**Assignment**
Find the lines of the listing that contain the string "have", and return them.

**Records shown**
————————

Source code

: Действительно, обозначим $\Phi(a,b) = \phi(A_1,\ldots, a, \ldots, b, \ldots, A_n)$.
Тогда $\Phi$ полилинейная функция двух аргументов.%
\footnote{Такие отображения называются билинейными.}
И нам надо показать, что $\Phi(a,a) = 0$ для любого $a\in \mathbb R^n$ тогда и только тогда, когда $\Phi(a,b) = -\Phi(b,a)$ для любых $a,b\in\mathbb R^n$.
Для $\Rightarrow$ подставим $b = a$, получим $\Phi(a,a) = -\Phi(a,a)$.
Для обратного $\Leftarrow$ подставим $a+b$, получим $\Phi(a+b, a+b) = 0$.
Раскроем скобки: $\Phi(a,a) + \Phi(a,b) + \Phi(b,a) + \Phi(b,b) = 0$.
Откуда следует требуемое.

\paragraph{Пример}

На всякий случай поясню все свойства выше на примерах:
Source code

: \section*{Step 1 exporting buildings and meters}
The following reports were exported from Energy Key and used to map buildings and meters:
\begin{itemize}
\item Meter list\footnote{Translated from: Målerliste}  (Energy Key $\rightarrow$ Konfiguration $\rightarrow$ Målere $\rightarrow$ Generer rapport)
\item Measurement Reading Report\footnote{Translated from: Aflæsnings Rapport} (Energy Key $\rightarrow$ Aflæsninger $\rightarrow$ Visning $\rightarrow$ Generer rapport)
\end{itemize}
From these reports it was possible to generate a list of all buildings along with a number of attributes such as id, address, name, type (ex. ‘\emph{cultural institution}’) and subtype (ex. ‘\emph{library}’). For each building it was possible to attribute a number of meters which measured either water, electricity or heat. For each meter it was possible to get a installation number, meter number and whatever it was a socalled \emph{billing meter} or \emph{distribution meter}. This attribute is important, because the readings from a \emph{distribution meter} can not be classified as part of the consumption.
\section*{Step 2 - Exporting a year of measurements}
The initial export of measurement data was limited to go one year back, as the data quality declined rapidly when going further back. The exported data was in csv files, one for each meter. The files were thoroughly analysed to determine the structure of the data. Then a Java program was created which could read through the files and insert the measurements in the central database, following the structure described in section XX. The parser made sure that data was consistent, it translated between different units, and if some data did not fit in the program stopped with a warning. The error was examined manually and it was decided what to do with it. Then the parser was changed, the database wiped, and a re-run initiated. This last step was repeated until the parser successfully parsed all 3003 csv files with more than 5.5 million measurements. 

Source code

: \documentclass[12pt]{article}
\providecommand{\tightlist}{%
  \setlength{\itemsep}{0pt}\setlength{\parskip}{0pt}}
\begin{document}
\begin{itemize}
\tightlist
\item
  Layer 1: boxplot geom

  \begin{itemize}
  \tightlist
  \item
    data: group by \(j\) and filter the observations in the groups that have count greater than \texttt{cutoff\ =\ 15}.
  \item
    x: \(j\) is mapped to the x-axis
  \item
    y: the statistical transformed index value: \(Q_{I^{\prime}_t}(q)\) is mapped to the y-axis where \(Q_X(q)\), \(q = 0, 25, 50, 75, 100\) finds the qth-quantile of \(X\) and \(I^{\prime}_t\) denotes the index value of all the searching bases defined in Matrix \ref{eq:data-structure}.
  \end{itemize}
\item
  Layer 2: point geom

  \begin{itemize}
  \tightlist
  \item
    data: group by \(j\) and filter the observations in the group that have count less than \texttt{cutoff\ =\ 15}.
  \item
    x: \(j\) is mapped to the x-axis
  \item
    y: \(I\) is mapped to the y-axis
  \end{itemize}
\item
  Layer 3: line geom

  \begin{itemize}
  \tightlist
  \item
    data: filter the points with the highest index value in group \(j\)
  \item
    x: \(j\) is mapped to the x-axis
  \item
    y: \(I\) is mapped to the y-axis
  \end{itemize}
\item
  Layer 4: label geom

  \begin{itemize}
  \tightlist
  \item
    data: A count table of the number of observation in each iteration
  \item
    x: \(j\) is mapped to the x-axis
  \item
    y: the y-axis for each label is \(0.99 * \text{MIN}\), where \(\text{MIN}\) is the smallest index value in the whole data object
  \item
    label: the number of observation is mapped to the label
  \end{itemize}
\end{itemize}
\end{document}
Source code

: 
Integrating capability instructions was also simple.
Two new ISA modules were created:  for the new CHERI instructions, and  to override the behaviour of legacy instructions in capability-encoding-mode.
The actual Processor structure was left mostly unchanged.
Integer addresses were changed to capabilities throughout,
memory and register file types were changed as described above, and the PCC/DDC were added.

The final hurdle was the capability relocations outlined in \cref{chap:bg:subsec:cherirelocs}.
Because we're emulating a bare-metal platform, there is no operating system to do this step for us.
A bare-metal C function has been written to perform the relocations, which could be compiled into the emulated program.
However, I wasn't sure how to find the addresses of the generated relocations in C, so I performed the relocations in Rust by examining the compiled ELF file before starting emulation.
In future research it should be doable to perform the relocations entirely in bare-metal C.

————————

**Response area**
    data: group by \(j\) and filter the observations in the groups that have count greater than \texttt{cutoff\ =\ 15}.
    data: group by \(j\) and filter the observations in the group that have count less than \texttt{cutoff\ =\ 15}.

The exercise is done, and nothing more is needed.